A word-for-word reproduction of the data below is needed, with no pictures in it.

(Items from a dataset)
_ _ _ _ _ _ _

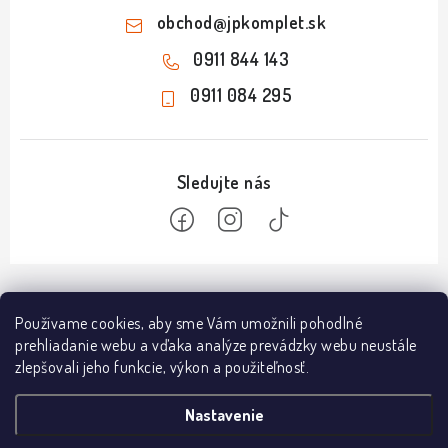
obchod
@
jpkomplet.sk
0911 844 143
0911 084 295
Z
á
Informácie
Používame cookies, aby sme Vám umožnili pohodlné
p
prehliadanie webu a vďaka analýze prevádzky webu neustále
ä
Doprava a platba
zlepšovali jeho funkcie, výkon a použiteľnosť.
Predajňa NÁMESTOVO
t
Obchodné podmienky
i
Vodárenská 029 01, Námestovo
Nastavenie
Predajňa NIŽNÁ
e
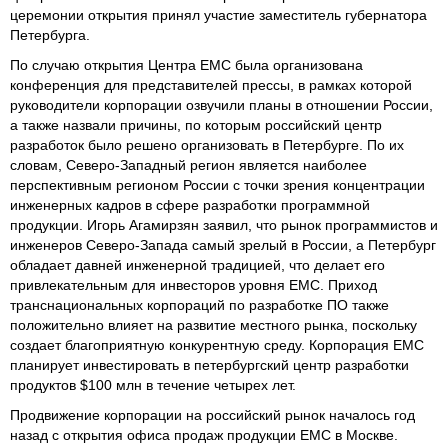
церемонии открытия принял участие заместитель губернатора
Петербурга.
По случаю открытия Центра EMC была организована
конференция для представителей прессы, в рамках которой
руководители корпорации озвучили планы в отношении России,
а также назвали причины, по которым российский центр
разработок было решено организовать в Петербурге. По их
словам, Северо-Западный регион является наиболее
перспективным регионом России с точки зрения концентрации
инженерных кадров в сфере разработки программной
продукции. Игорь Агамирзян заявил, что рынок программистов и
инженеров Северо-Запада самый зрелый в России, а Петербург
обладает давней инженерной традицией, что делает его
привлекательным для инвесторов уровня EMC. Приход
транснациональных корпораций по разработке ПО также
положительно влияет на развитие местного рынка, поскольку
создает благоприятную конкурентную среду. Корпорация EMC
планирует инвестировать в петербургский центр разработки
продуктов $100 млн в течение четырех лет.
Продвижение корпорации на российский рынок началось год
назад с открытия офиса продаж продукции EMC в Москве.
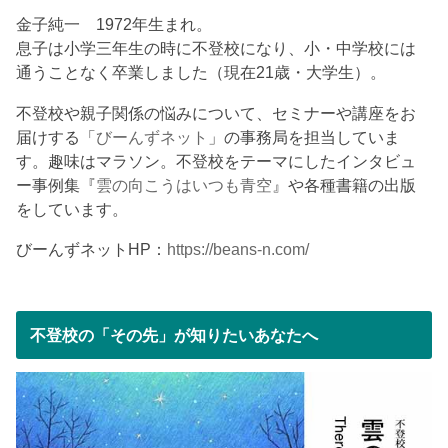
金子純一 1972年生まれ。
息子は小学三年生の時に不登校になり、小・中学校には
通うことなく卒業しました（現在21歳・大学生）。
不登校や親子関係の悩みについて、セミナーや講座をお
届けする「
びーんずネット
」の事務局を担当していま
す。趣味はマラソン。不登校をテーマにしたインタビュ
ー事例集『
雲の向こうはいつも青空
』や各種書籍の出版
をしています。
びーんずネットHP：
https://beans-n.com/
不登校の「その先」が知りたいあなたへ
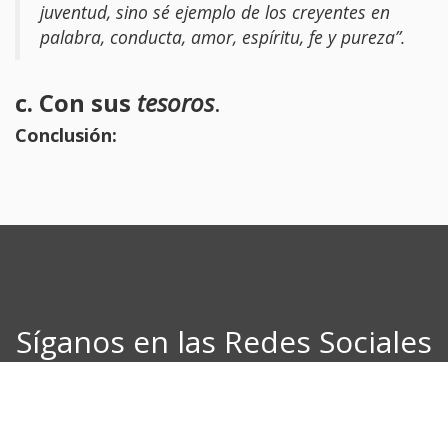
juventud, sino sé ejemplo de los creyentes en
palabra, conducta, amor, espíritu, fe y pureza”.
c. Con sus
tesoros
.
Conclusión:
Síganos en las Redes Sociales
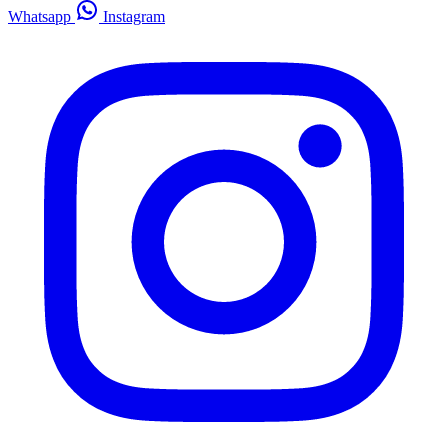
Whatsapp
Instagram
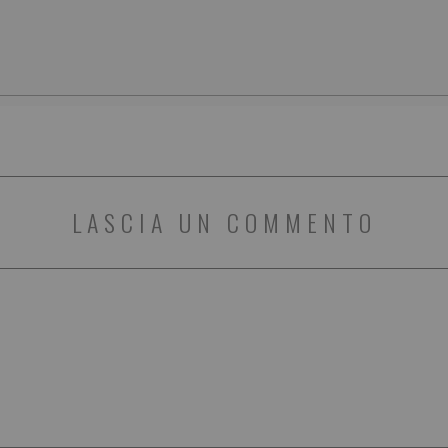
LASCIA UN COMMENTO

_ _ _ _ _ _ _

▶ [RESULT OF THE EXERCISE]:
obchod
@
jpkomplet.sk
0911 844 143
0911 084 295
Z
á
Informácie
Používame cookies, aby sme Vám umožnili pohodlné
p
prehliadanie webu a vďaka analýze prevádzky webu neustále
ä
Doprava a platba
zlepšovali jeho funkcie, výkon a použiteľnosť.
Predajňa NÁMESTOVO
t
Obchodné podmienky
i
Vodárenská 029 01, Námestovo
Nastavenie
Predajňa NIŽNÁ
e
церемонии открытия принял участие заместитель губернатора
Петербурга.
По случаю открытия Центра EMC была организована
конференция для представителей прессы, в рамках которой
руководители корпорации озвучили планы в отношении России,
а также назвали причины, по которым российский центр
разработок было решено организовать в Петербурге. По их
словам, Северо-Западный регион является наиболее
перспективным регионом России с точки зрения концентрации
инженерных кадров в сфере разработки программной
продукции. Игорь Агамирзян заявил, что рынок программистов и
инженеров Северо-Запада самый зрелый в России, а Петербург
обладает давней инженерной традицией, что делает его
привлекательным для инвесторов уровня EMC. Приход
транснациональных корпораций по разработке ПО также
положительно влияет на развитие местного рынка, поскольку
создает благоприятную конкурентную среду. Корпорация EMC
планирует инвестировать в петербургский центр разработки
продуктов $100 млн в течение четырех лет.
Продвижение корпорации на российский рынок началось год
назад с открытия офиса продаж продукции EMC в Москве.
金子純一 1972年生まれ。
息子は小学三年生の時に不登校になり、小・中学校には
通うことなく卒業しました（現在21歳・大学生）。
不登校や親子関係の悩みについて、セミナーや講座をお
届けする「
びーんずネット
」の事務局を担当していま
す。趣味はマラソン。不登校をテーマにしたインタビュ
ー事例集『
雲の向こうはいつも青空
』や各種書籍の出版
をしています。
びーんずネットHP：
https://beans-n.com/
不登校の「その先」が知りたいあなたへ
juventud, sino sé ejemplo de los creyentes en
palabra, conducta, amor, espíritu, fe y pureza”.
c. Con sus
tesoros
.
Conclusión:
Síganos en las Redes Sociales
Whatsapp
Instagram
LASCIA UN COMMENTO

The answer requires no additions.